Harp, viola and flute?  You could have fooled me!

– E Doyle

Review: Aeolus Quartet

Take a close look at our SA Chamber Music logo:  see the swirl?  Thanks to the Aeolus Quartet, who performed a concert for us last Sunday, January 22, the swirl makes perfect sense to me.  Like the Nike “swoosh” signifies speed and aerodynamics, the swirl is a wrap-around sound of beautiful music.  Now I’m not saying the Mozart Adagio and Fugue weren’t close to musical perfection, and I love almost anything Aaron Copeland ever wrote, but the Barber Quartet and the Schumann Quartet were pure – well – swirl.  These very young, very talented musicians created a Temple-filling swirl of sound that was really glorious.

These four who comprise the Aeolus have already made their musical mark in the concert halls of the world.  Only nine years old, they are reaching the top of quartet glory.  They use American-made instruments – most of which are even younger than they – and they create a sound that can only be described as luxurious.  When they performed the Barber, I thought, “I know what he meant.”  I’ve heard that second movement, the “Molto Adagio,” many times, but this time I really listened.  And it was beyond solemn.

These four who comprise the Aeolus have already made their musical mark in the concert halls of the world. Only nine years old, they are reaching the top of quartet glory.

As for the Schumann, which Mr.
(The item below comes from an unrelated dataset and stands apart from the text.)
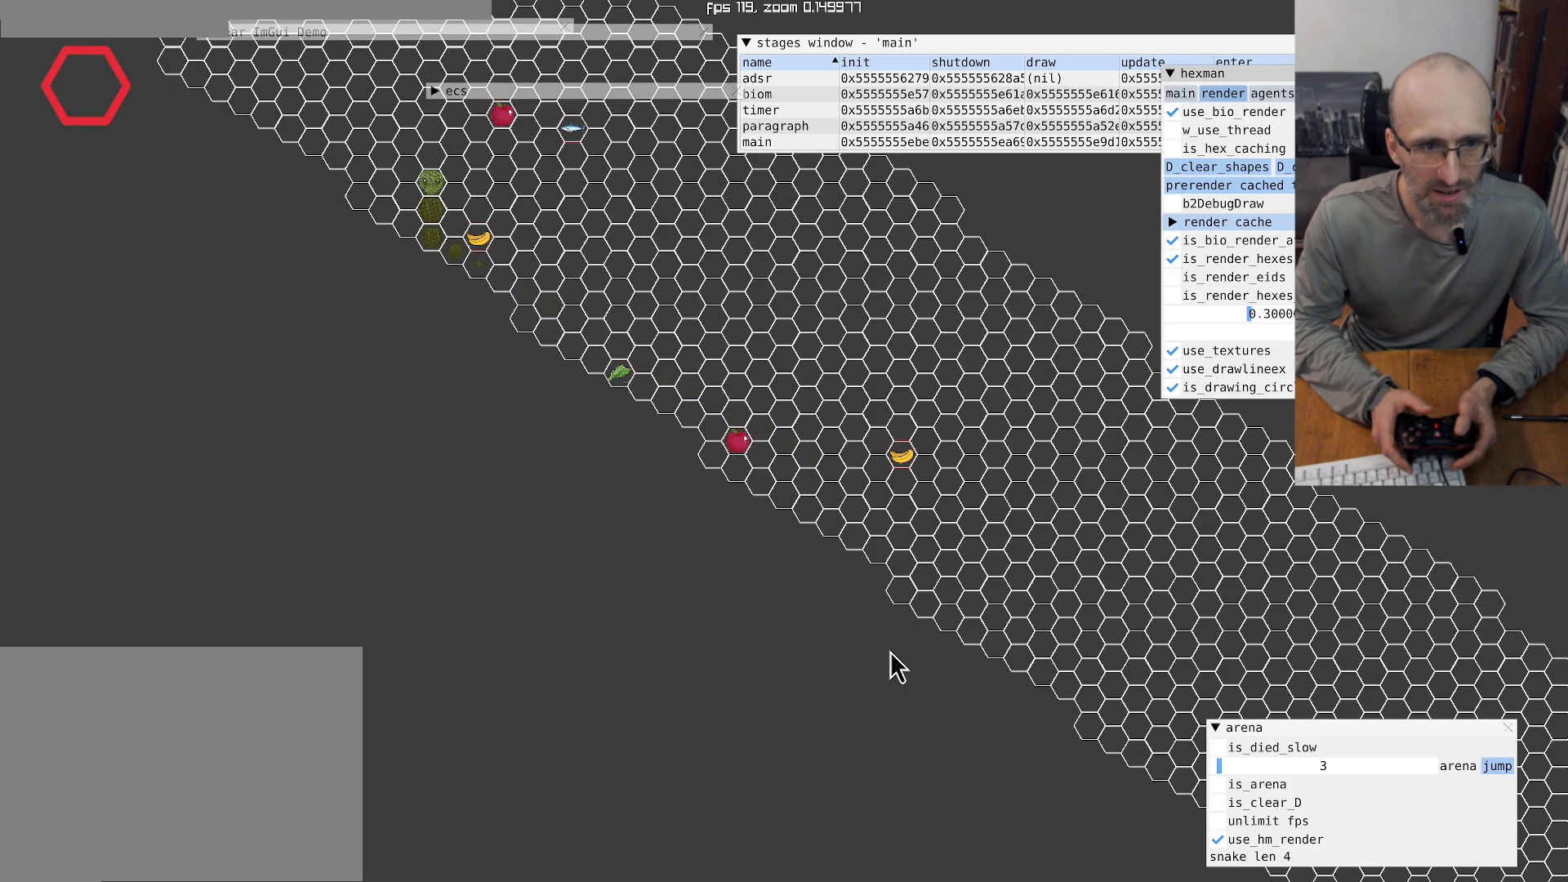
{"buttons": [], "left_stick": "center", "right_stick": "center", "events": [[133, "left_stick", "up"], [300, "left_stick", "center"]]}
Tavani said they had only performed in concert four times, well it was one of those performances you’d hope would never end.   Pure swirl.  It’s amazing that four very young musicians could understand the ideas and feelings of a Nineteenth Century master.  Much of what we consider “classical music” – that is, music composed in the Seventeenth, Eighteenth and Nineteenth Centuries – is appreciated as beautiful, inspiring, uplifting and even thought-provoking, but Schumann’s composition as interpreted by Aeolus was all of that plus ethereal.  I kept thinking, “I wonder if they had a chance to chat with Schumann.  They seem to understand what he was saying.”  (Did I mention that I’m a big Schumann fan?)

So I hope you enjoyed that Aeolus concert as much as I did and will continue to enjoy the swirl that SA Chamber Music offers.  There are two more opportunities to experience it:  February 26 (Les Amies Trio) and April 23 (Calmus Ensemble).  And don’t forget you can use any of this season’s tickets or bonus tickets to bring a friend or two who could use a good swirl!